[Plain-text document sources]
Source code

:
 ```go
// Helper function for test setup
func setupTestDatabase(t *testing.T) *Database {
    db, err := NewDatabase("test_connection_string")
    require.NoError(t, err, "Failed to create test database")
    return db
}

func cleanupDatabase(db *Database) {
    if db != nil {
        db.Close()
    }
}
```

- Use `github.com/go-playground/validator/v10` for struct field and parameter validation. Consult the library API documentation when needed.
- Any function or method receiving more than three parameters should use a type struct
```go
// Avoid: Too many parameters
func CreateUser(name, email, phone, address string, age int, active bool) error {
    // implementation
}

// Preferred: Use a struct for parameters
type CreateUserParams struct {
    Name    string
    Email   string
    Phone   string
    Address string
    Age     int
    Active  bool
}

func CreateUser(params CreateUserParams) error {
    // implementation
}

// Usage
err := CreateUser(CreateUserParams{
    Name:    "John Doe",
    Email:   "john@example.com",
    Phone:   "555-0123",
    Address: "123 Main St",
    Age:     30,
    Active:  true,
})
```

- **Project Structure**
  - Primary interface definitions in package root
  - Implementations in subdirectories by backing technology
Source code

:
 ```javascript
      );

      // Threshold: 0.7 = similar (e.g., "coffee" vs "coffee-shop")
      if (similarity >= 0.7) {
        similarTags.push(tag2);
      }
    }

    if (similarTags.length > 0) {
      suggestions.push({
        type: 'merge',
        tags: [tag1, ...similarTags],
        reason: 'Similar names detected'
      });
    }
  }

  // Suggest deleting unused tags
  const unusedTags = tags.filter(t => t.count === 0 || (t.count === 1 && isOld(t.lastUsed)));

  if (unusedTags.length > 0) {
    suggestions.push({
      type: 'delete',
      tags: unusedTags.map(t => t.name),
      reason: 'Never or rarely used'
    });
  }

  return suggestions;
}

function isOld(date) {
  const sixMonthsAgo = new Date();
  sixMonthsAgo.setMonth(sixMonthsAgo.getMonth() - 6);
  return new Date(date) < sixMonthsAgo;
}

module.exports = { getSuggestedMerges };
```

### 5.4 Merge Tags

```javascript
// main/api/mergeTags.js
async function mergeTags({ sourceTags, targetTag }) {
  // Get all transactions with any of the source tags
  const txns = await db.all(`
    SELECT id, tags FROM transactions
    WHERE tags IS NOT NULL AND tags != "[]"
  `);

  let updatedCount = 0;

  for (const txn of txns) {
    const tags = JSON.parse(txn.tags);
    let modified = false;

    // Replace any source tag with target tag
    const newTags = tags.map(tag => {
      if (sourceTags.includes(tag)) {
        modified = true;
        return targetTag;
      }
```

Problem requirements: Copy out, from the data above, each line where the string "txns" is present.

Written answer:
  const txns = await db.all(`
  for (const txn of txns) {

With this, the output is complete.